Ce gouvernement doit être un gouvernement des gauches et non un gouvernement d’union nationale qui prépare la conciliation avec les classes dominantes et l’UE. Le rejet des mémorandums, des diktats budgétaires de l’UE, le non-remboursement de la plus grande partie de la dette, premières mesures d’un gouvernement anti-austérité, sont les questions où va se jouer la confrontation avec l’UE, mais elles ne pourront se consolider sans une politique qui dès le départ casse toutes les attaques antisociales imposées au peuple grec depuis quatre ans dans le domaine des salaires, de la santé, du droit au travail et au logement, qui commence à prendre des mesures anticapitalistes, d’incursion dans la propriété capitaliste, nationalisation des banques, et de certains secteurs clés de l’économie, réorganisation de l’économie pour satisfaire les besoins sociaux élémentaires.
Pour imposer ces solutions, la mobilisation sociale, le contrôle des travailleurs sur leurs propres affaires, l’auto-organisation et l’autogestion sociale sont indispensables.
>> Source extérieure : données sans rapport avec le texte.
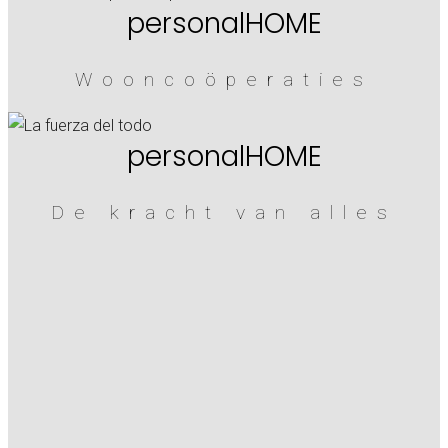
personalHOME
Wooncoöperaties
personalHOME
De kracht van alles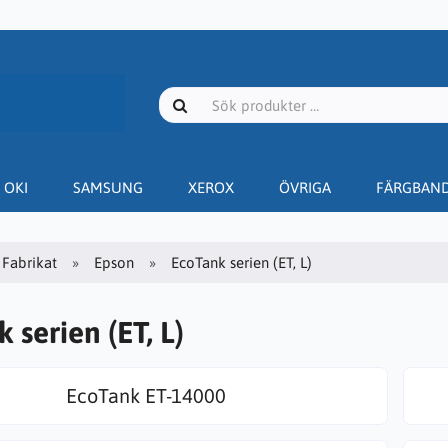
OKI
SAMSUNG
XEROX
ÖVRIGA
FÄRGBAN
Fabrikat
Epson
EcoTank serien (ET, L)
 serien (ET, L)
EcoTank ET-14000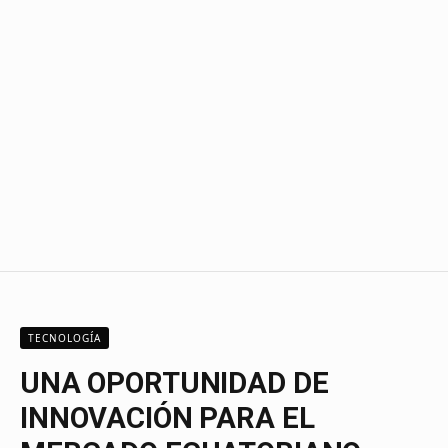
TECNOLOGÍA
UNA OPORTUNIDAD DE
INNOVACIÓN PARA EL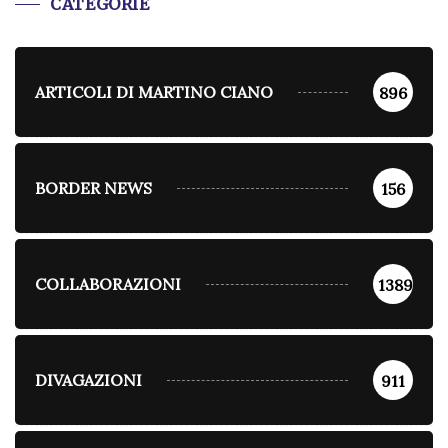
CATEGORIE
ARTICOLI DI MARTINO CIANO
896
BORDER NEWS
156
COLLABORAZIONI
1389
DIVAGAZIONI
911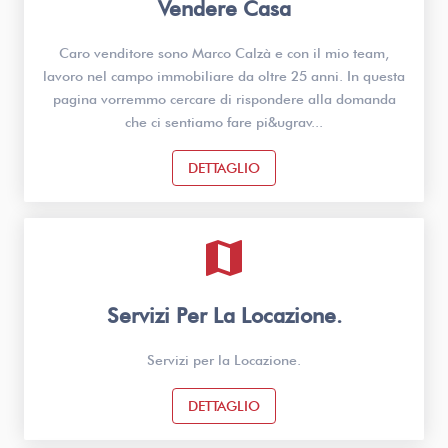
Vendere Casa
Caro venditore sono Marco Calzà e con il mio team,
lavoro nel campo immobiliare da oltre 25 anni. In questa
pagina vorremmo cercare di rispondere alla domanda
che ci sentiamo fare pi&ugrav...
DETTAGLIO
map
Servizi Per La Locazione.
Servizi per la Locazione.
DETTAGLIO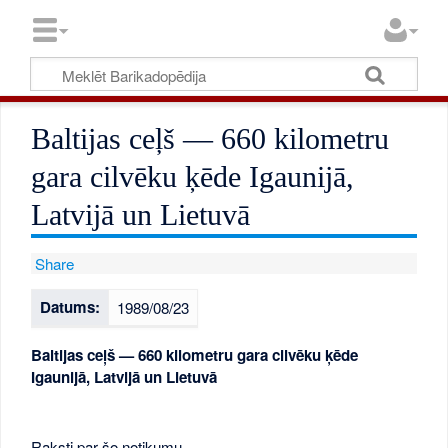
Baltijas ceļš — 660 kilometru
gara cilvēku ķēde Igaunijā,
Latvijā un Lietuvā
Share
Datums:
1989/08/23
Baltijas ceļš — 660 kilometru gara cilvēku ķēde
Igaunijā, Latvijā un Lietuvā
Raksti par šo notikumu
Enfin la conquête du gouvernement, dans un cadre parlementaire, dans des circonstances exceptionnelles peut être un premier pas dans la voie d’une rupture anticapitaliste mais, là aussi, celle-ci ne peut se confirmer que si un gouvernement anti-austérité crée les conditions pour un nouveau pouvoir s’appuyant sur des assemblées populaires, dans les entreprises, les quartiers et les villes, car la conquête du gouvernement, ce n’est pas la conquête du pouvoir.
Syriza peut soit devenir une force anti-néolibérale et anticapitaliste – en construisant un front de gauche, de bas et en haut –, soit, face aux terribles pressions qu’elle va subir, ouvrir la voie à un gouvernement de gestion social-libérale. Le role des révolutionnaires n’est pas de dénoncer par anticipation les trahisons de demain, il est de tout faire pour que l’expérience Syriza aille le plus loin possible, dans la satisfaction des revendications populaires.
Une bataille décisive s’engage en Grèce, mais tous les peuples d’Europe sont concernés. Le peuple grec ne doit pas rester isolé. Il faut empêcher les gouvernements de l’Union européenne de continuer à imposer leurs diktats, refuser toute ingérence, tout chantage. C’est au peuple de décider de ses propres affaires. Il faut, avec les associations, le mouvement syndical et toutes les organisations, dresser, dans tous les pays européens, un mur de solidarité avec le peuple grec, contre les politiques de la droite et de la troïka. C’est aussi la tâche des révolutionnaires de renforcer leurs liens avec la gauche révolutionnaire grecque pour favoriser les convergences et les avancées unitaires.
Par François Sabado
Notes
1 Cet article a été écrit dans la semaine précédant le scrutin du 25 janvier.